Stored data entries:

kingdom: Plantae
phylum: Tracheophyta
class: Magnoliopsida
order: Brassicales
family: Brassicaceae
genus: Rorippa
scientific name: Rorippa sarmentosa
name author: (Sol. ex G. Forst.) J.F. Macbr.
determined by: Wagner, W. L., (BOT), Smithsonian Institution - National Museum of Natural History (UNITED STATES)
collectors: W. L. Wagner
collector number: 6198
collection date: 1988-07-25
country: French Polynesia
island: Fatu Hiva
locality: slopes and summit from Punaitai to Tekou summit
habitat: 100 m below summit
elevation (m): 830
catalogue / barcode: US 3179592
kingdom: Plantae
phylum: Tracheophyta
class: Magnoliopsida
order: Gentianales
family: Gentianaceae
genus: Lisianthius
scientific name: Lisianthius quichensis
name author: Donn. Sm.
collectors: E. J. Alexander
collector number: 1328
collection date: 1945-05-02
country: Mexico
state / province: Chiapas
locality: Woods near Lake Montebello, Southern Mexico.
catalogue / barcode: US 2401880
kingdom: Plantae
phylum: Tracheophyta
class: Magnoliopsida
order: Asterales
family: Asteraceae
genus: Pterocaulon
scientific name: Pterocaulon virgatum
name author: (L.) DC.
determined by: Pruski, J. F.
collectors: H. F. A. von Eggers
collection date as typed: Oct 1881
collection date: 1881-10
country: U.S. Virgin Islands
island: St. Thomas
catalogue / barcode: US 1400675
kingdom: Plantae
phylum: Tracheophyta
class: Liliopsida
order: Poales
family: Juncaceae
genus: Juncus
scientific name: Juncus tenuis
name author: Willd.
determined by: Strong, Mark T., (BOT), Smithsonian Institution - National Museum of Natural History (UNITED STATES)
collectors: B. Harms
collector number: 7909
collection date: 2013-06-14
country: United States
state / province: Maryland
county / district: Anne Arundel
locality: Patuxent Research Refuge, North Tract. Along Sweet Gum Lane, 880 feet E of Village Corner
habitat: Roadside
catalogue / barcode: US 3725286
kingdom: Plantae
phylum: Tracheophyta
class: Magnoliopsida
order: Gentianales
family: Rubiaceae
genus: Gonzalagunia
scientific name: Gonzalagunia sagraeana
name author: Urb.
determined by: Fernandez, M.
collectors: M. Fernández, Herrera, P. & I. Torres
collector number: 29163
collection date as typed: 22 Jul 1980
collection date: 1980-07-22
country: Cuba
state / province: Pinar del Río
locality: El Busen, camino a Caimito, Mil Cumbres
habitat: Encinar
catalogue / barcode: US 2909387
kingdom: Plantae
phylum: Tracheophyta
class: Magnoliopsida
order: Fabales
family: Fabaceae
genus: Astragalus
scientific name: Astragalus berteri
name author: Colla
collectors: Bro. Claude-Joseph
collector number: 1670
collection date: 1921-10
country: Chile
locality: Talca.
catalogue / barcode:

:: EXERCISE DIRECTIONS ::
Type out every line of these records again, word for word.

:: RESULT ::
kingdom: Plantae
phylum: Tracheophyta
class: Magnoliopsida
order: Brassicales
family: Brassicaceae
genus: Rorippa
scientific name: Rorippa sarmentosa
name author: (Sol. ex G. Forst.) J.F. Macbr.
determined by: Wagner, W. L., (BOT), Smithsonian Institution - National Museum of Natural History (UNITED STATES)
collectors: W. L. Wagner
collector number: 6198
collection date: 1988-07-25
country: French Polynesia
island: Fatu Hiva
locality: slopes and summit from Punaitai to Tekou summit
habitat: 100 m below summit
elevation (m): 830
catalogue / barcode: US 3179592
kingdom: Plantae
phylum: Tracheophyta
class: Magnoliopsida
order: Gentianales
family: Gentianaceae
genus: Lisianthius
scientific name: Lisianthius quichensis
name author: Donn. Sm.
collectors: E. J. Alexander
collector number: 1328
collection date: 1945-05-02
country: Mexico
state / province: Chiapas
locality: Woods near Lake Montebello, Southern Mexico.
catalogue / barcode: US 2401880
kingdom: Plantae
phylum: Tracheophyta
class: Magnoliopsida
order: Asterales
family: Asteraceae
genus: Pterocaulon
scientific name: Pterocaulon virgatum
name author: (L.) DC.
determined by: Pruski, J. F.
collectors: H. F. A. von Eggers
collection date as typed: Oct 1881
collection date: 1881-10
country: U.S. Virgin Islands
island: St. Thomas
catalogue / barcode: US 1400675
kingdom: Plantae
phylum: Tracheophyta
class: Liliopsida
order: Poales
family: Juncaceae
genus: Juncus
scientific name: Juncus tenuis
name author: Willd.
determined by: Strong, Mark T., (BOT), Smithsonian Institution - National Museum of Natural History (UNITED STATES)
collectors: B. Harms
collector number: 7909
collection date: 2013-06-14
country: United States
state / province: Maryland
county / district: Anne Arundel
locality: Patuxent Research Refuge, North Tract. Along Sweet Gum Lane, 880 feet E of Village Corner
habitat: Roadside
catalogue / barcode: US 3725286
kingdom: Plantae
phylum: Tracheophyta
class: Magnoliopsida
order: Gentianales
family: Rubiaceae
genus: Gonzalagunia
scientific name: Gonzalagunia sagraeana
name author: Urb.
determined by: Fernandez, M.
collectors: M. Fernández, Herrera, P. & I. Torres
collector number: 29163
collection date as typed: 22 Jul 1980
collection date: 1980-07-22
country: Cuba
state / province: Pinar del Río
locality: El Busen, camino a Caimito, Mil Cumbres
habitat: Encinar
catalogue / barcode: US 2909387
kingdom: Plantae
phylum: Tracheophyta
class: Magnoliopsida
order: Fabales
family: Fabaceae
genus: Astragalus
scientific name: Astragalus berteri
name author: Colla
collectors: Bro. Claude-Joseph
collector number: 1670
collection date: 1921-10
country: Chile
locality: Talca.
catalogue / barcode:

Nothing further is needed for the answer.